- **Instructions to follow**
Look through the material below. Copy every line with the string "format" in it.
BEGIN
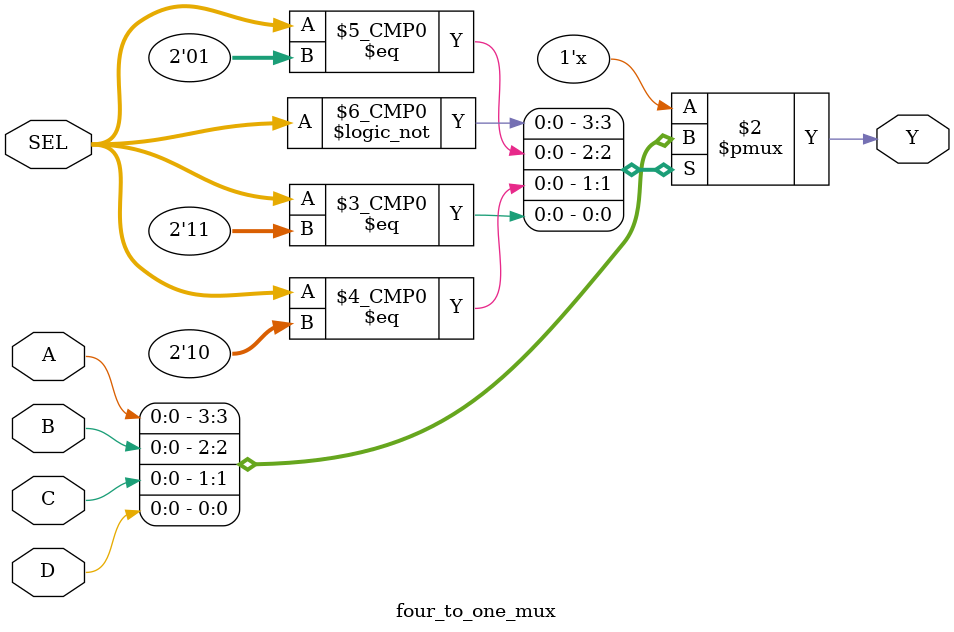
<source format=v>
module four_to_one_mux (A, B, C, D, SEL, Y);

	

	parameter WIDTH = 1;

	

	input [WIDTH - 1: 0] A;

	input [WIDTH - 1: 0] B;

	input [WIDTH - 1: 0] C;

	input [WIDTH - 1: 0] D;

	input [1:0] SEL;

	

	output[WIDTH-1:0] Y;



	reg [WIDTH-1:0] Y;

	

	always @(*) begin 

		case (SEL) 

			2'd0: Y = A;

			2'd1: Y = B;

			2'd2: Y = C;

			2'd3: Y = D;

			default: Y = {WIDTH{1'bX}};

		endcase 

	end

	

endmodule

</source>
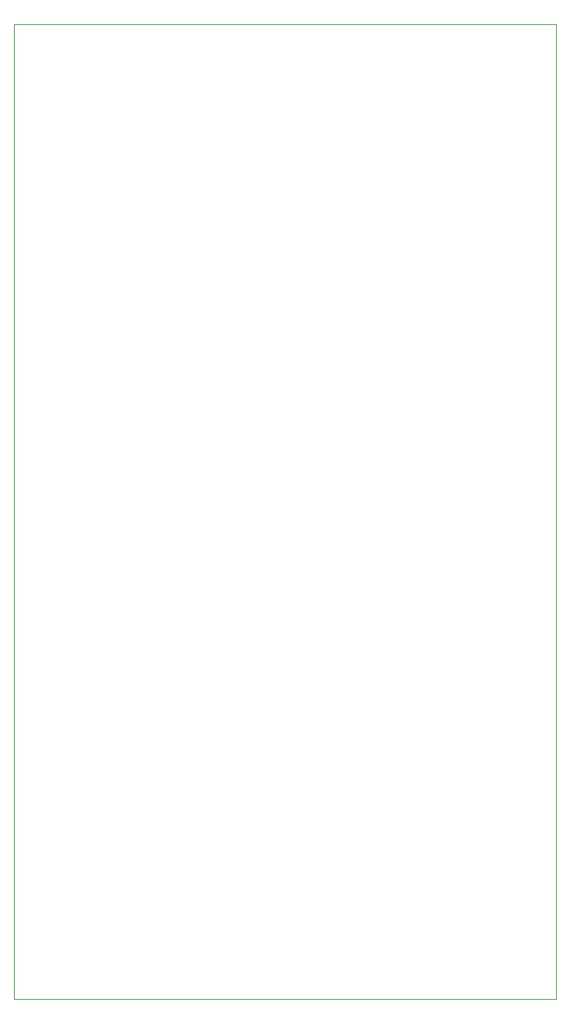
<source format=gbr>
%TF.GenerationSoftware,KiCad,Pcbnew,(6.0.2)*%
%TF.CreationDate,2022-11-21T15:37:21-08:00*%
%TF.ProjectId,preselector,70726573-656c-4656-9374-6f722e6b6963,rev?*%
%TF.SameCoordinates,PX5028050PY8f935f0*%
%TF.FileFunction,Profile,NP*%
%FSLAX46Y46*%
G04 Gerber Fmt 4.6, Leading zero omitted, Abs format (unit mm)*
G04 Created by KiCad (PCBNEW (6.0.2)) date 2022-11-21 15:37:21*
%MOMM*%
%LPD*%
G01*
G04 APERTURE LIST*
%TA.AperFunction,Profile*%
%ADD10C,0.100000*%
%TD*%
G04 APERTURE END LIST*
D10*
X0Y112250000D02*
X62450000Y112250000D01*
X62450000Y112250000D02*
X62450000Y0D01*
X62450000Y0D02*
X0Y0D01*
X0Y0D02*
X0Y112250000D01*
M02*

</source>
END
- **Answer for this exercise**
<source format=v>
<source format=gbr>
G04 Gerber Fmt 4.6, Leading zero omitted, Abs format (unit mm)*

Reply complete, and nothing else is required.